(Data excerpts)
== Segment start ==

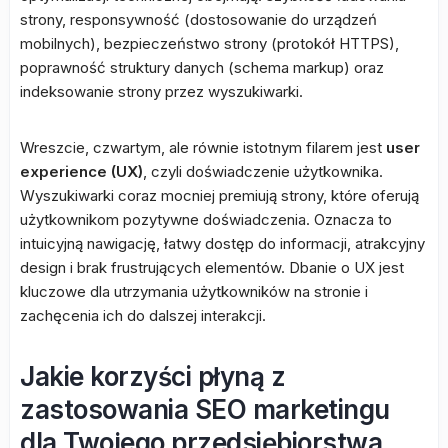
strony, responsywność (dostosowanie do urządzeń
mobilnych), bezpieczeństwo strony (protokół HTTPS),
poprawność struktury danych (schema markup) oraz
indeksowanie strony przez wyszukiwarki.
Wreszcie, czwartym, ale równie istotnym filarem jest
user
experience (UX)
, czyli doświadczenie użytkownika.
Wyszukiwarki coraz mocniej premiują strony, które oferują
użytkownikom pozytywne doświadczenia. Oznacza to
intuicyjną nawigację, łatwy dostęp do informacji, atrakcyjny
design i brak frustrujących elementów. Dbanie o UX jest
kluczowe dla utrzymania użytkowników na stronie i
zachęcenia ich do dalszej interakcji.
Jakie korzyści płyną z
zastosowania SEO marketingu
dla Twojego przedsiębiorstwa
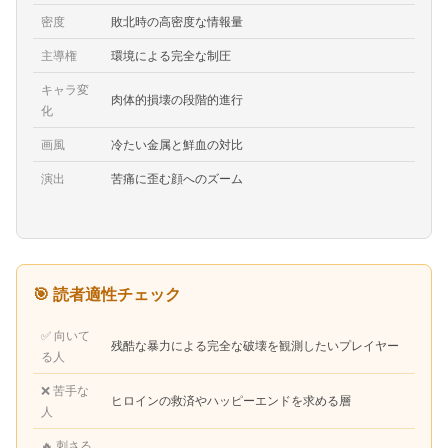
密度
敗北時の高密度な情報量
主導権
環境による完全な制圧
キャラ変
肉体的損壊の段階的進行
化
画風
冷たい金属と鮮血の対比
演出
苦痛に歪む顔へのズーム
🎯 読者適性チェック
✅ 向いて
残酷な暴力による完全な破壊を観測したいプレイヤー
る人
❌ 苦手な
ヒロインの救済やハッピーエンドを求める層
人
🔥 刺さる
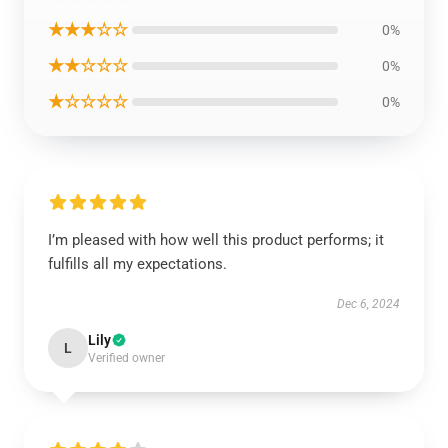
★★★☆☆
0%
★★☆☆☆
0%
★☆☆☆☆
0%
I’m pleased with how well this product performs; it
fulfills all my expectations.
Dec 6, 2024
Lily
L
Verified owner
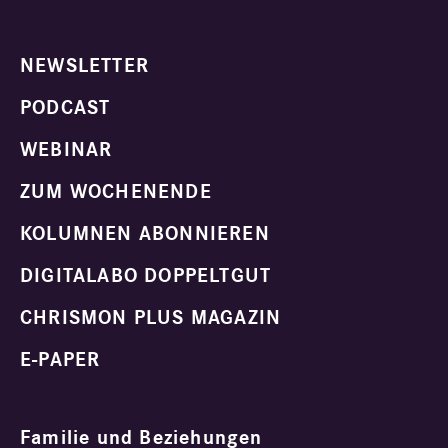
NEWSLETTER
PODCAST
WEBINAR
ZUM WOCHENENDE
KOLUMNEN ABONNIEREN
DIGITALABO DOPPELTGUT
CHRISMON PLUS MAGAZIN
E-PAPER
Familie und Beziehungen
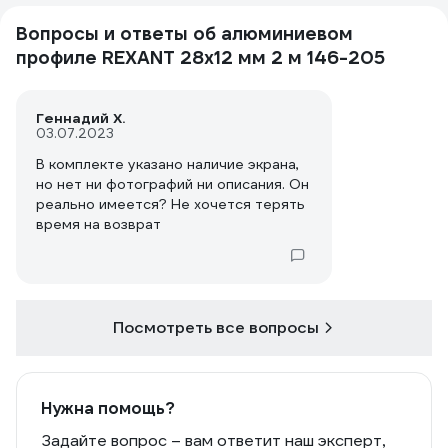
Вопросы и ответы об алюминиевом
профиле REXANT 28x12 мм 2 м 146-205
Геннадий Х.
03.07.2023
В комплекте указано наличие экрана,
но нет ни фотографий ни описания. Он
реально имеется? Не хочется терять
время на возврат
Посмотреть все вопросы
Нужна помощь?
Задайте вопрос – вам ответит наш эксперт,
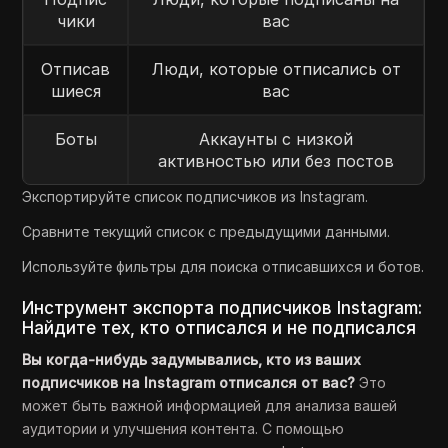
чики
вас
Отписав
Люди, которые отписались от
шиеся
вас
Боты
Аккаунты с низкой
активностью или без постов
Экспортируйте список подписчиков из Instagram.
Сравните текущий список с предыдущими данными.
Используйте фильтры для поиска отписавшихся и ботов.
Инструмент экспорта подписчиков Instagram:
Найдите тех, кто отписался и не подписался
Вы когда-нибудь задумывались, кто из ваших
подписчиков на Instagram отписался от вас?
Это
может быть важной информацией для анализа вашей
аудитории и улучшения контента. С помощью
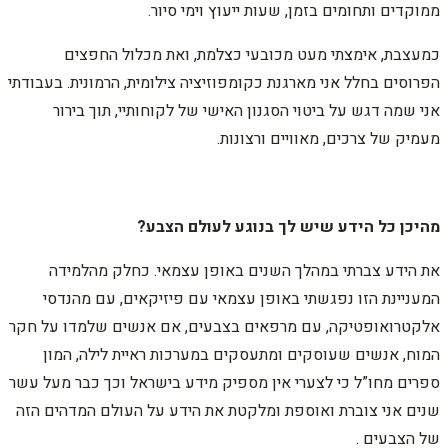
ממוקדים ותחומים בזמן, שעות ייעוץ וימי סיור.
כמעצבת, אימצתי מעט מכובעי כצלמת, ואת מכלול החפצים
הפרוסים בחלל אני מארגנת כקומפוזיציה צילומית, הרמונית. בעבודתי
אני שמה דגש על ביטוי הסגנון האישי של לקוחותיי, תוך בירור
מעמיק של צרכים, מאוויים ורצונות.
מהיכן כל הידע שיש לך בנוגע לעולם הצבע?
את הידע צברתי במהלך השנים באופן עצמאי. כחלק מהלמידה
המעניינת הזו נפגשתי באופן עצמאי עם פיזיקאים, עם מהנדסי
אלקטרואופטיקה, עם מרפאים בצבעים, אם אנשים שלמדו על חקר
המוח, אנשים שעוסקים ומתעסקים במערכות ראיית לילה, המון
ספרים מחו”ל כי לצערי אין מספיק מידע בישראל וכך כבר מעל עשר
שנים אני צוברת ואוספת ומלקטת את הידע על העולם המדהים הזה
של הצבעים .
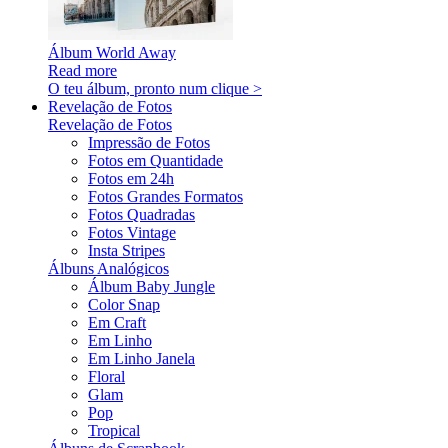
Álbum World Away
Read more
O teu álbum, pronto num clique >
Revelação de Fotos
Revelação de Fotos
Impressão de Fotos
Fotos em Quantidade
Fotos em 24h
Fotos Grandes Formatos
Fotos Quadradas
Fotos Vintage
Insta Stripes
Álbuns Analógicos
Álbum Baby Jungle
Color Snap
Em Craft
Em Linho
Em Linho Janela
Floral
Glam
Pop
Tropical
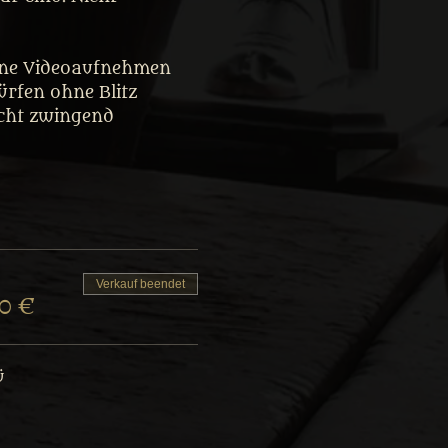
eine Videoaufnehmen 
rfen ohne Blitz 
icht zwingend 
Verkauf beendet
90 €
ü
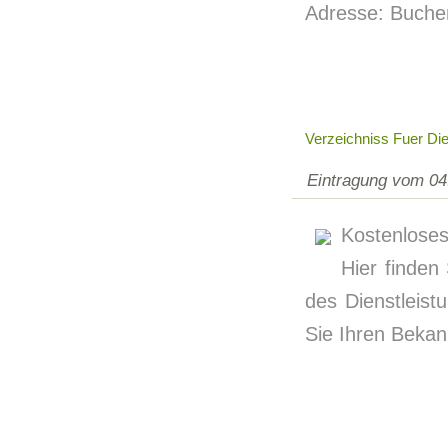
Adresse: Buche
Verzeichniss Fuer Die
Eintragung vom 04
Kostenloses
Hier finden
des Dienstleist
Sie Ihren Bekan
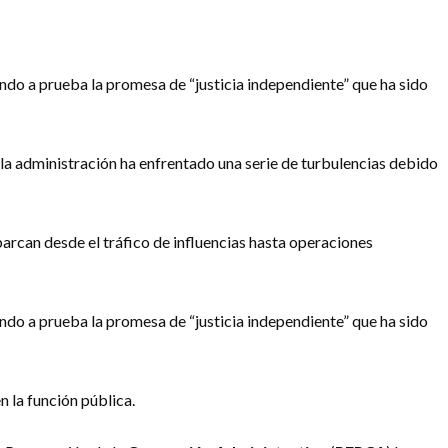
ndo a prueba la promesa de “justicia independiente” que ha sido
, la administración ha enfrentado una serie de turbulencias debido
arcan desde el tráfico de influencias hasta operaciones
ndo a prueba la promesa de “justicia independiente” que ha sido
 la función pública.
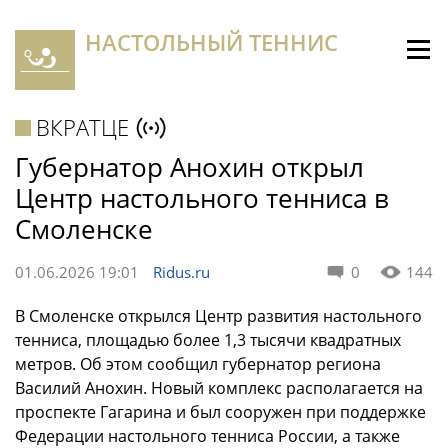
НАСТОЛЬНЫЙ ТЕННИС
ВКРАТЦЕ
Губернатор Анохин открыл
Центр настольного тенниса в
Смоленске
01.06.2026 19:01
Ridus.ru
0
144
В Смоленске открылся Центр развития настольного
тенниса, площадью более 1,3 тысячи квадратных
метров. Об этом сообщил губернатор региона
Василий Анохин. Новый комплекс располагается на
проспекте Гагарина и был сооружен при поддержке
Федерации настольного тенниса России, а также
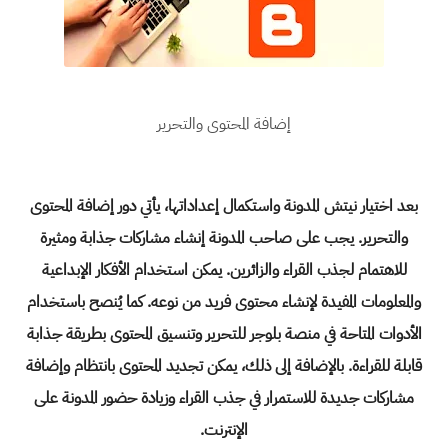
إضافة المحتوى والتحرير
بعد اختيار نيتش المدونة واستكمال إعداداتها، يأتي دور إضافة المحتوى
والتحرير. يجب على صاحب
المدونة إنشاء
مشاركات جذابة ومثيرة
للاهتمام لجذب القراء والزائرين. يمكن استخدام الأفكار الإبداعية
والمعلومات المفيدة لإنشاء محتوى فريد من نوعه. كما يُنصح باستخدام
الأدوات المتاحة في
منصة بلوجر
للتحرير وتنسيق المحتوى بطريقة جذابة
قابلة للقراءة. بالإضافة إلى ذلك، يمكن تجديد المحتوى بانتظام وإضافة
مشاركات جديدة للاستمرار في جذب القراء وزيادة حضور المدونة على
الإنترنت.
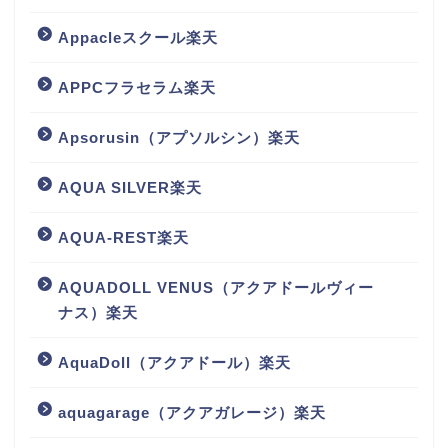
Appacleスクール楽天
APPCフラセラム楽天
Apsorusin（アプソルシン）楽天
AQUA SILVER楽天
AQUA-REST楽天
AQUADOLL VENUS（アクアドールヴィー
ナス）楽天
AquaDoll（アクアドール）楽天
aquagarage（アクアガレージ）楽天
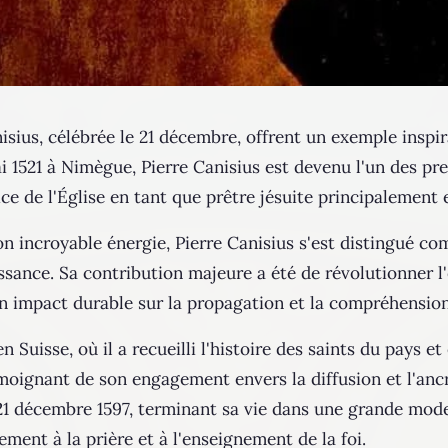
anisius, célébrée le 21 décembre, offrent un exemple ins
mai 1521 à Nimègue, Pierre Canisius est devenu l'un des
ce de l'Église en tant que prêtre jésuite principalement e
n incroyable énergie, Pierre Canisius s'est distingué c
sance. Sa contribution majeure a été de révolutionner l
un impact durable sur la propagation et la compréhension d
en Suisse, où il a recueilli l'histoire des saints du pays
ignant de son engagement envers la diffusion et l'ancra
 21 décembre 1597, terminant sa vie dans une grande mode
nt à la prière et à l'enseignement de la foi​​​​.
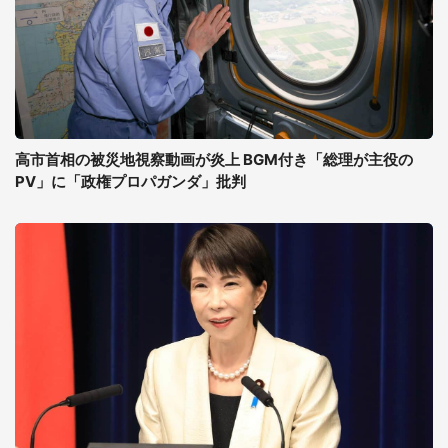
高市首相の被災地視察動画が炎上 BGM付き「総理が主役の
PV」に「政権プロパガンダ」批判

== Segment end ==

EXERCISE BRIEF: Check each line of the data for "отписался". Copy the lines where it turns up.

TASK SOLUTION:
Найдите тех, кто отписался и не подписался
подписчиков на Instagram отписался от вас?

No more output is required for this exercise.